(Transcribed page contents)
______________________________
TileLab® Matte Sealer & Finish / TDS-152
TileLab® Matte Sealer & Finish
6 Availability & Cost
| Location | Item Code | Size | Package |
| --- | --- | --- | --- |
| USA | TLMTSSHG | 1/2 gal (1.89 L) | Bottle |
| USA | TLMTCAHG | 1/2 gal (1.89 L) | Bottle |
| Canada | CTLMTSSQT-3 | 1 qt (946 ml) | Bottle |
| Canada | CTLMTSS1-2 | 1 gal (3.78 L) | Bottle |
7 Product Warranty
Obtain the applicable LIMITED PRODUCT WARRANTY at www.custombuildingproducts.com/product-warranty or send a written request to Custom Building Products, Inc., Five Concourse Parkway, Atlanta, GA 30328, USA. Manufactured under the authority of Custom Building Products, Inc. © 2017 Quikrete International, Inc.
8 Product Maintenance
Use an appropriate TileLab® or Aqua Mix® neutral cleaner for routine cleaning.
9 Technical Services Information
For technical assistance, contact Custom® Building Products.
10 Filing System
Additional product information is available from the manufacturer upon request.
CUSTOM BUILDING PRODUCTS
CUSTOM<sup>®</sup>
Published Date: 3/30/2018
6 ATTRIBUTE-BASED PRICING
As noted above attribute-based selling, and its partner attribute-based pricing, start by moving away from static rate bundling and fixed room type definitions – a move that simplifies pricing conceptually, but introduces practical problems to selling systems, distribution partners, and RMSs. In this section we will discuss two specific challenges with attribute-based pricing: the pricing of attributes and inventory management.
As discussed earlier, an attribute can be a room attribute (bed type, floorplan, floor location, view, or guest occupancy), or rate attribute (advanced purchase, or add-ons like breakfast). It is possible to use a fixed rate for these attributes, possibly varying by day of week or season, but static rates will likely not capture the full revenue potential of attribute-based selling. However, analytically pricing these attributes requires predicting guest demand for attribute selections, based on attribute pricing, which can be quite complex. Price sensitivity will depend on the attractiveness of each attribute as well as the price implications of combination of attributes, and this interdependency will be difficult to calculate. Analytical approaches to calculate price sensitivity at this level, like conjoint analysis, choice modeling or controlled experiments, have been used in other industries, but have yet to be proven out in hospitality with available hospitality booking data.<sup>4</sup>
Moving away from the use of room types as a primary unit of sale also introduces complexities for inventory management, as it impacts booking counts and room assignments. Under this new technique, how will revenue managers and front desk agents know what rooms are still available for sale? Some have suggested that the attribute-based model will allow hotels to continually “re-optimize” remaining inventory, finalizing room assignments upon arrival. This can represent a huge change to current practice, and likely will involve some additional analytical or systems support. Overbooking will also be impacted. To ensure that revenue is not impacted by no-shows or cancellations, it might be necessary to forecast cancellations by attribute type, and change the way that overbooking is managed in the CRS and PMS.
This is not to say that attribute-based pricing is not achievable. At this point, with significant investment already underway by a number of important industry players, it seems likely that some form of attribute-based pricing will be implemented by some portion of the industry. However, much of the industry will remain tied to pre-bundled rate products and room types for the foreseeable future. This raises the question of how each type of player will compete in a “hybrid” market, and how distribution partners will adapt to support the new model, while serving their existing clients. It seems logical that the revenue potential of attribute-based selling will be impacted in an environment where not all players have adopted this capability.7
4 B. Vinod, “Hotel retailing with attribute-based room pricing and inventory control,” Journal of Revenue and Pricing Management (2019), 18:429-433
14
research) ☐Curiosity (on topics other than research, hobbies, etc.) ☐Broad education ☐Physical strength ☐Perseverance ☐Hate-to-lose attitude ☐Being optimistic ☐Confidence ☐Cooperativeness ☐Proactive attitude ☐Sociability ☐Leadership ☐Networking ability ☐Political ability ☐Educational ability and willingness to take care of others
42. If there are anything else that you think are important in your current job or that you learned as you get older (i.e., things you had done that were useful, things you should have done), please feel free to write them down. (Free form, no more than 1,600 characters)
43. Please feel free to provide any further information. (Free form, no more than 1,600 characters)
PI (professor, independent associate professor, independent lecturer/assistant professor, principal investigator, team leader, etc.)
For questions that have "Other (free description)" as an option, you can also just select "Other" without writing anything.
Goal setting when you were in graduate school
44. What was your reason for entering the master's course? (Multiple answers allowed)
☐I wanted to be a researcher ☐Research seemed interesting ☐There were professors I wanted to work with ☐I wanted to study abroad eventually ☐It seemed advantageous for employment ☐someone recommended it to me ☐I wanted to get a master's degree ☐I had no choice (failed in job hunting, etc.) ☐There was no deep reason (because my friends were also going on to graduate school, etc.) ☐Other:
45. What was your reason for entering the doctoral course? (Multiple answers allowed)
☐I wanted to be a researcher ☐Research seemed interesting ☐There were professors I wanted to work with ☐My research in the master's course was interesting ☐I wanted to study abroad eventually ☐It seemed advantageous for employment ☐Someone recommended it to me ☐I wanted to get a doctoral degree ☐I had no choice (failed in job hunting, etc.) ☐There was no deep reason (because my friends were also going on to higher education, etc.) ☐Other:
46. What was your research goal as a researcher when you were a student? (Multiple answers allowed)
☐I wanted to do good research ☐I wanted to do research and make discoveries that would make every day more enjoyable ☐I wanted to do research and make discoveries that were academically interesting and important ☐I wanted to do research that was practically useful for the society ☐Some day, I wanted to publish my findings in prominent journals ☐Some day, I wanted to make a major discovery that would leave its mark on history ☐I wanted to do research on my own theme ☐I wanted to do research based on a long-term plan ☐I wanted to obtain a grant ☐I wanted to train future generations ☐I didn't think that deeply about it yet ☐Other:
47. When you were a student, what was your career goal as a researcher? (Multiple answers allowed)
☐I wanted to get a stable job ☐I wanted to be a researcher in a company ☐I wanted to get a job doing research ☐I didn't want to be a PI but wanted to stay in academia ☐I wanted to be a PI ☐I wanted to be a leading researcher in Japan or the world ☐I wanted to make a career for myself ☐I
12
______________________________
Please reproduce the data as it was given, with every line exact.

● **Result below**:
TileLab® Matte Sealer & Finish / TDS-152
TileLab® Matte Sealer & Finish
6 Availability & Cost
| Location | Item Code | Size | Package |
| --- | --- | --- | --- |
| USA | TLMTSSHG | 1/2 gal (1.89 L) | Bottle |
| USA | TLMTCAHG | 1/2 gal (1.89 L) | Bottle |
| Canada | CTLMTSSQT-3 | 1 qt (946 ml) | Bottle |
| Canada | CTLMTSS1-2 | 1 gal (3.78 L) | Bottle |
7 Product Warranty
Obtain the applicable LIMITED PRODUCT WARRANTY at www.custombuildingproducts.com/product-warranty or send a written request to Custom Building Products, Inc., Five Concourse Parkway, Atlanta, GA 30328, USA. Manufactured under the authority of Custom Building Products, Inc. © 2017 Quikrete International, Inc.
8 Product Maintenance
Use an appropriate TileLab® or Aqua Mix® neutral cleaner for routine cleaning.
9 Technical Services Information
For technical assistance, contact Custom® Building Products.
10 Filing System
Additional product information is available from the manufacturer upon request.
CUSTOM BUILDING PRODUCTS
CUSTOM<sup>®</sup>
Published Date: 3/30/2018
6 ATTRIBUTE-BASED PRICING
As noted above attribute-based selling, and its partner attribute-based pricing, start by moving away from static rate bundling and fixed room type definitions – a move that simplifies pricing conceptually, but introduces practical problems to selling systems, distribution partners, and RMSs. In this section we will discuss two specific challenges with attribute-based pricing: the pricing of attributes and inventory management.
As discussed earlier, an attribute can be a room attribute (bed type, floorplan, floor location, view, or guest occupancy), or rate attribute (advanced purchase, or add-ons like breakfast). It is possible to use a fixed rate for these attributes, possibly varying by day of week or season, but static rates will likely not capture the full revenue potential of attribute-based selling. However, analytically pricing these attributes requires predicting guest demand for attribute selections, based on attribute pricing, which can be quite complex. Price sensitivity will depend on the attractiveness of each attribute as well as the price implications of combination of attributes, and this interdependency will be difficult to calculate. Analytical approaches to calculate price sensitivity at this level, like conjoint analysis, choice modeling or controlled experiments, have been used in other industries, but have yet to be proven out in hospitality with available hospitality booking data.<sup>4</sup>
Moving away from the use of room types as a primary unit of sale also introduces complexities for inventory management, as it impacts booking counts and room assignments. Under this new technique, how will revenue managers and front desk agents know what rooms are still available for sale? Some have suggested that the attribute-based model will allow hotels to continually “re-optimize” remaining inventory, finalizing room assignments upon arrival. This can represent a huge change to current practice, and likely will involve some additional analytical or systems support. Overbooking will also be impacted. To ensure that revenue is not impacted by no-shows or cancellations, it might be necessary to forecast cancellations by attribute type, and change the way that overbooking is managed in the CRS and PMS.
This is not to say that attribute-based pricing is not achievable. At this point, with significant investment already underway by a number of important industry players, it seems likely that some form of attribute-based pricing will be implemented by some portion of the industry. However, much of the industry will remain tied to pre-bundled rate products and room types for the foreseeable future. This raises the question of how each type of player will compete in a “hybrid” market, and how distribution partners will adapt to support the new model, while serving their existing clients. It seems logical that the revenue potential of attribute-based selling will be impacted in an environment where not all players have adopted this capability.7
4 B. Vinod, “Hotel retailing with attribute-based room pricing and inventory control,” Journal of Revenue and Pricing Management (2019), 18:429-433
14
research) ☐Curiosity (on topics other than research, hobbies, etc.) ☐Broad education ☐Physical strength ☐Perseverance ☐Hate-to-lose attitude ☐Being optimistic ☐Confidence ☐Cooperativeness ☐Proactive attitude ☐Sociability ☐Leadership ☐Networking ability ☐Political ability ☐Educational ability and willingness to take care of others
42. If there are anything else that you think are important in your current job or that you learned as you get older (i.e., things you had done that were useful, things you should have done), please feel free to write them down. (Free form, no more than 1,600 characters)
43. Please feel free to provide any further information. (Free form, no more than 1,600 characters)
PI (professor, independent associate professor, independent lecturer/assistant professor, principal investigator, team leader, etc.)
For questions that have "Other (free description)" as an option, you can also just select "Other" without writing anything.
Goal setting when you were in graduate school
44. What was your reason for entering the master's course? (Multiple answers allowed)
☐I wanted to be a researcher ☐Research seemed interesting ☐There were professors I wanted to work with ☐I wanted to study abroad eventually ☐It seemed advantageous for employment ☐someone recommended it to me ☐I wanted to get a master's degree ☐I had no choice (failed in job hunting, etc.) ☐There was no deep reason (because my friends were also going on to graduate school, etc.) ☐Other:
45. What was your reason for entering the doctoral course? (Multiple answers allowed)
☐I wanted to be a researcher ☐Research seemed interesting ☐There were professors I wanted to work with ☐My research in the master's course was interesting ☐I wanted to study abroad eventually ☐It seemed advantageous for employment ☐Someone recommended it to me ☐I wanted to get a doctoral degree ☐I had no choice (failed in job hunting, etc.) ☐There was no deep reason (because my friends were also going on to higher education, etc.) ☐Other:
46. What was your research goal as a researcher when you were a student? (Multiple answers allowed)
☐I wanted to do good research ☐I wanted to do research and make discoveries that would make every day more enjoyable ☐I wanted to do research and make discoveries that were academically interesting and important ☐I wanted to do research that was practically useful for the society ☐Some day, I wanted to publish my findings in prominent journals ☐Some day, I wanted to make a major discovery that would leave its mark on history ☐I wanted to do research on my own theme ☐I wanted to do research based on a long-term plan ☐I wanted to obtain a grant ☐I wanted to train future generations ☐I didn't think that deeply about it yet ☐Other:
47. When you were a student, what was your career goal as a researcher? (Multiple answers allowed)
☐I wanted to get a stable job ☐I wanted to be a researcher in a company ☐I wanted to get a job doing research ☐I didn't want to be a PI but wanted to stay in academia ☐I wanted to be a PI ☐I wanted to be a leading researcher in Japan or the world ☐I wanted to make a career for myself ☐I
12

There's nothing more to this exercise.